# AXA financial Evolution Portfolio allows access to Blackrock. Fidelity etc



## meadow (11 Oct 2010)

AXA financial in Ireland have recently discarded their managed fund offering and instead are offering access to a wide range of international funds from fund managers such as Blackrock, Fidelity, BGF, Allianz, JPM,
Their evolution model portfolio comprises of 51 funds across 12 fund sectors allowing you to switch between funds at no extra cost.

The AMC for their balanced portfolio is 1.09% which seems reasonable (don't know what the TER is ).

This is basically a basket of funds from Allianz, Blackrock, JPM, Schroder,First state and others

An overview of the evolution fund portfolio is [broken link removed] and of the balanced portfolio is [broken link removed]

Also an article in the [broken link removed]

Its main advantage they do not use inhouse (or Irish) fund managers but instead offer access to a wide range of external funds and its also tax efficient.

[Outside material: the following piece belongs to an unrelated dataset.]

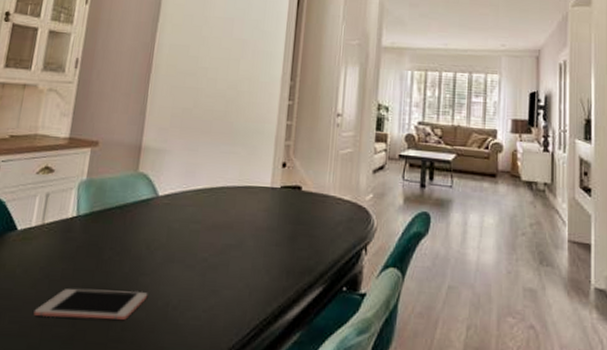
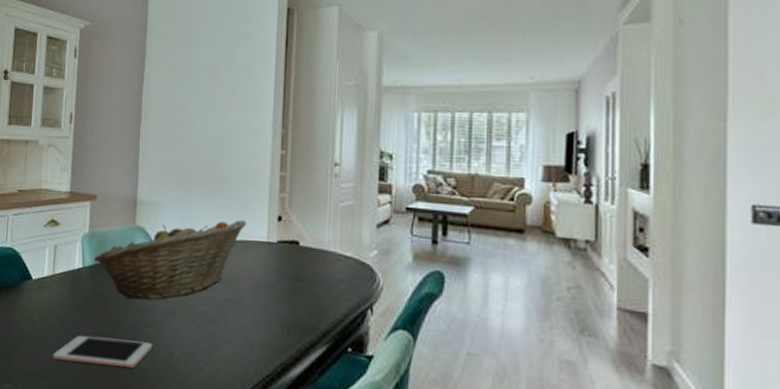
fruit basket: none [90,166,253,248] -> present [94,220,247,300]

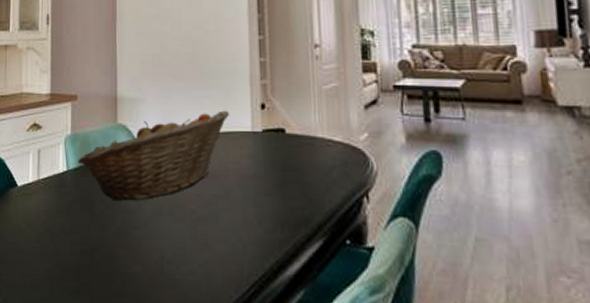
cell phone: present [53,335,153,368] -> none [42,242,142,274]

They  spend a lot of time analyzing the performance of a range of funds before deciding to include them in their portfolio and claim the funds they include are typically the best performing . They also examine other factors such as choice, fees, market conditions etc.


Has anybody invested in this or would they recommend it ?


----------



## rover (25 Jan 2012)

Hi Meadow 

Were you able to get any information back on this product?

Rover


----------



## meadow (26 Jan 2012)

No, I got no further information and I did not invest in them in the end


----------



## rover (26 Jan 2012)

OK, thank you.


----------